Even if no one knew it was me? even if I told no one? even if I only gave glory to God every time someone brought me news of someone healed and I knew it was because I asked God?
Why, you couldn’t pry me out of the hospitals and clinics and nursing homes. I’d be nuisance in every one I went to. I’d push myself to exhaustion trying to touch them all; pray for them all. I could not leave a child, older person, man or woman to suffer.
I’d neglect my own family. I’d run them bankrupt traveling everywhere I could. I’d forfeit relationships and be tempted in ways I can’t even possibly imagine to wipe out suffering and pain and disability and crippled limbs. I would probably even begin to forget telling people about God and His Son and how much they are loved from heaven.
And so would you, if you have a conscience and a tender heart for people and a memory like mine.
That’s why I believe it is quite possible that the gift of healing was a burden on Jesus and His close followers, and perhaps only available when the Spirit disclosed to them that it was time to ask.
How often and through whom God gives such gifts I leave totally up to Him – just as Patrick and Todd have said.
And I can tell you that someone else whose blog I read – John Mark Hicks – has written an insightful post about suffering and whether God can be trusted. He believes that suffering has a purpose, whether discernible to us or not.
I am convinced that, given his heart and life experience and humble openness to God’s leading, he is generously gifted with discernment in this area.
June 8th, 2009 at 12:57 pm
The biggest problem with people “who say that they see wonderful acts of healing almost daily or weekly” is precisely the spiritual trauma they cause for people like the saint who raised this question.
It isn’t the Jesus way — it is the TBN way. It is also the Gnostic Jesus way. The Jesus of the gospels never ran around rubbing his power in people’s faces; he actually spends an inordinate (to our way of thinking) amount of time hiding his power, because it would be misunderstood and blasphemed.
So I agree with you, Patrick — who am I to judge another’s servant, indeed? But they could shut up about it a little bit.
June 8th, 2009 at 1:14 pm
Thanks for this, Patrick. I’ve been in the same place as the writer of the question. I may be there again someday. I have seen healing, although in every case I can think of, there were many people praying for it. I’ve also seen cases where healing did not come in spite of many prayers by many faithful people.

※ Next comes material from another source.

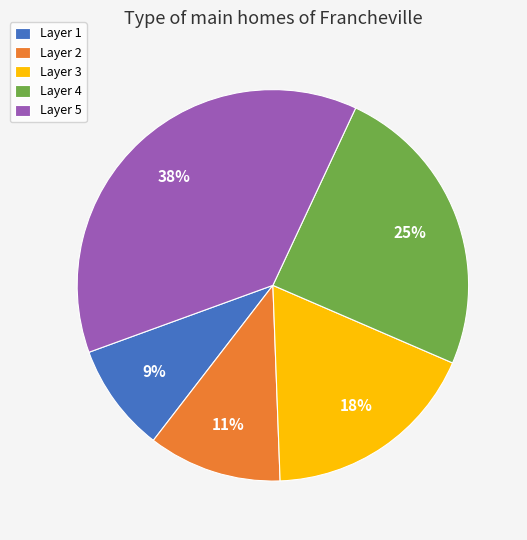

Rank the categories by value from highest to lowest.

Layer 5, Layer 4, Layer 3, Layer 2, Layer 1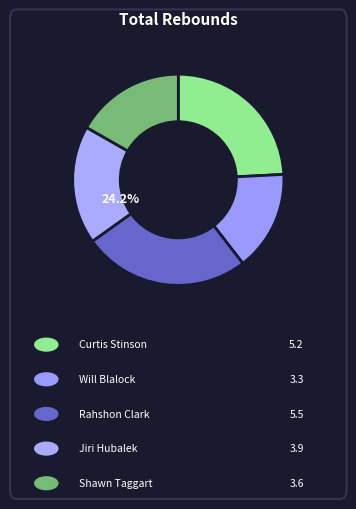

Count the number of slices in the pie.

5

I think you hit on the biggest thing–we don’t get what we pray for because we don’t pray for God’s will. I think we should really put ourselves into asking God what we should pray. Our own, human judgment and understanding aren’t enough to discern that on our own.
There are a lot of folks who inflate the importance of their own prayers. In the majority of cases, I think this is unconscious and the result of good intentions. We experienced that with the death of a young friend a few years back. He was obviously dying, and in fact might have already been dead. One woman there was indignant that we weren’t trying harder, praying harder for his healing. It was clear that wasn’t going to happen. She is a woman of great faith, but I think not of great discernment.
June 8th, 2009 at 8:15 pm
I have witnessed more than a few things in this life when others who saw the same thing saw amazing acts of God and I saw something very natural with no need to spiritualize it. I think there are those people who spiritualize absolutely everything so God is in all. I don’t have a problem with those people … I’m just not one of them.